Clinical trials have shown that the R21/Matrix vaccine, developed by Oxford University together with the Serum Institute of India, reduces malaria by up to 75%.

It can be manufactured cheaply and on a mass scale. The Conversation Weekly pocast spoke to  investigator Adrian Hill, who is also director of the Jenner Institute at the University of Oxford, about this revolutionary vaccine.

The institute is named for Edward Jenner who developed the world’s first effective vaccine leading to the eradication of smallpox.

Hill explained that with the new vaccine researchers have seen about 75% efficacy by counting the reduction in numbers of malaria episodes over a year.

The best vaccine prior to this was about 50% over a year, and lower than that over three years, so that is a considerable increase in effectiveness.

However the biggest difference is that this vaccine can be manufactured in huge quantities very cheaply, so could be distributed to whole populations in at-risk areas like Africa.

There are about 40 million children born every year in malaria areas in Africa who would benefit from a vaccine.  The Oxford vaccine is a four-dose vaccine over 14 months, so about about 160 million doses would be needed, which is very feasible.

The Serum Institute of India,  Oxford’s manufacturing and commercial partner, can produce hundreds of millions of doses of this vaccine each year, whereas the previous vaccine could be manufactured at a scale of six million doses a year from 2023 to 2026, according to Unicef reports.

The third advantage is that the vaccine will be really cheap, and that the developers will be able to sell it to developing countries at a very reasonable price, probably around US$2 to US$4 per dose.

People have been trying to make malaria vaccines for over 100 years.
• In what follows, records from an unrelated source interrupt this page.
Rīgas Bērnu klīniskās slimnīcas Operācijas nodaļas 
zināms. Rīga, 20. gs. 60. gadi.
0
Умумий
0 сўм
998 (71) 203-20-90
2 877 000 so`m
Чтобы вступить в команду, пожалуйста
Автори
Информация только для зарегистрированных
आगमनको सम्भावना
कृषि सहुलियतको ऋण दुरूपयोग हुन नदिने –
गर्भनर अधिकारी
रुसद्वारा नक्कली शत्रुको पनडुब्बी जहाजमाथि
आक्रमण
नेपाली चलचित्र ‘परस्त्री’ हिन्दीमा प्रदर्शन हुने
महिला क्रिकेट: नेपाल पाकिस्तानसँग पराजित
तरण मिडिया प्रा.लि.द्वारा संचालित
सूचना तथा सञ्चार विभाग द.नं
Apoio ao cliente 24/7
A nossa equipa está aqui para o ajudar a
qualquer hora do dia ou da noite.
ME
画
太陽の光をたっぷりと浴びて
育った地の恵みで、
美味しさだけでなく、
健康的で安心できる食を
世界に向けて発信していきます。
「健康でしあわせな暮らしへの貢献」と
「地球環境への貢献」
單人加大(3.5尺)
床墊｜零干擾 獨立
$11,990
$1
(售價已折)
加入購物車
Well over 100 vaccines have gone into clinical trials in people. Very, very few have worked to any degree.

Malaria is not a virus, it’s not a bacterium. It’s a protozoan parasite, some thousands of times larger than a typical virus. A good measure of that is how many genes it has. Covid has 13, malaria has about 5,500. This is one of the reasons that malaria is super complex.
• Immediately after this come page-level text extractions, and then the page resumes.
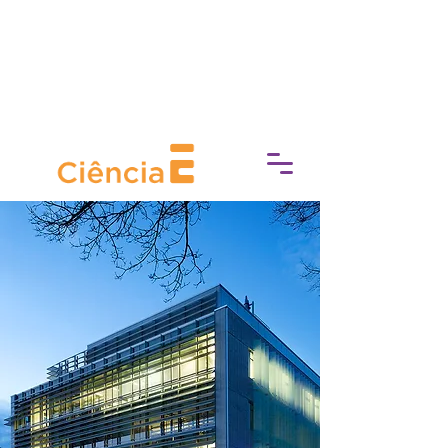
break down barriers to cultural
access, fostering a deeper
connection with art, history, and
heritage.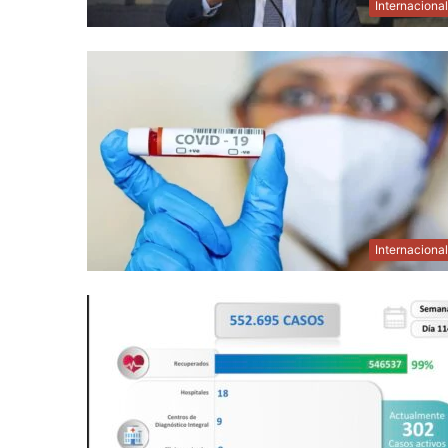
Internaciona
Internaciona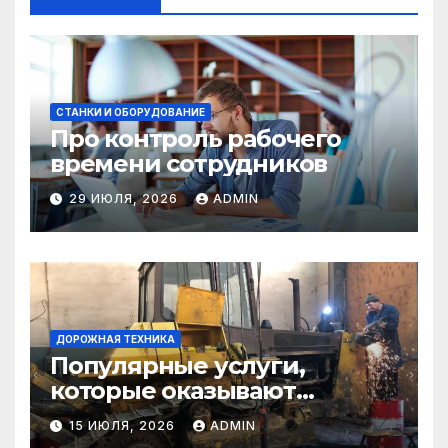
СТАНКИ И ОБОРУДОВАНИЕ
Про контроль рабочего
времени сотрудников
29 ИЮЛЯ, 2026
ADMIN
ДОРОЖНАЯ ТЕХНИКА
Популярные услуги,
которые оказывают
самосвалы в строительстве
15 ИЮЛЯ, 2026
ADMIN
и логистике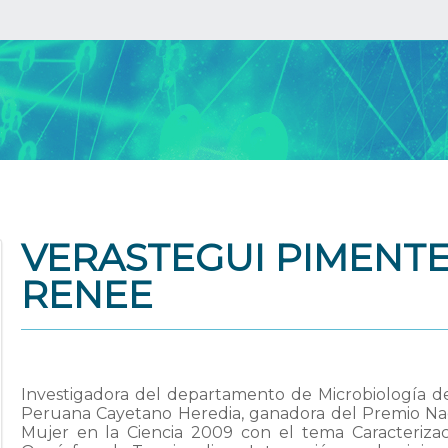
VERASTEGUI PIMENT
RENEE
Investigadora del departamento de Microbiología de
Peruana Cayetano Heredia, ganadora del Premio 
Mujer en la Ciencia 2009 con el tema Caracteriza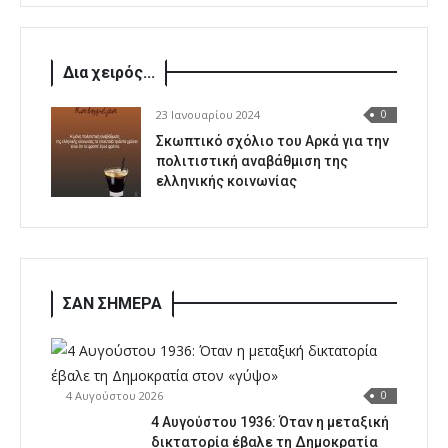
Δια χειρός...
23 Ιανουαρίου 2024
0
Σκωπτικό σχόλιο του Αρκά για την
πολιτιστική αναβάθμιση της
ελληνικής κοινωνίας
ΣΑΝ ΣΗΜΕΡΑ
4 Αυγούστου 2026
0
4 Αυγούστου 1936: Όταν η μεταξική
δικτατορία έβαλε τη Δημοκρατία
There are different parasite forms the first of which are injected by the mosquito into the skin and rapidly go to the liver. They spend a week multiplying there, and then they go into the bloodstream. And they are hugely different during these different stages. And the parasites grow at a rate of tenfold every 48 hours, multiplying furiously.

By the time they get to a really high parasite density, you will be very unwell. Or if you’re unlucky, you will die, typically from cerebral symptoms, a coma or from being severely anaemic, because the parasites break open the red blood cells.

The great advantage of the new vaccine is that it interrupts the parasite very early in the process, even before people become sick.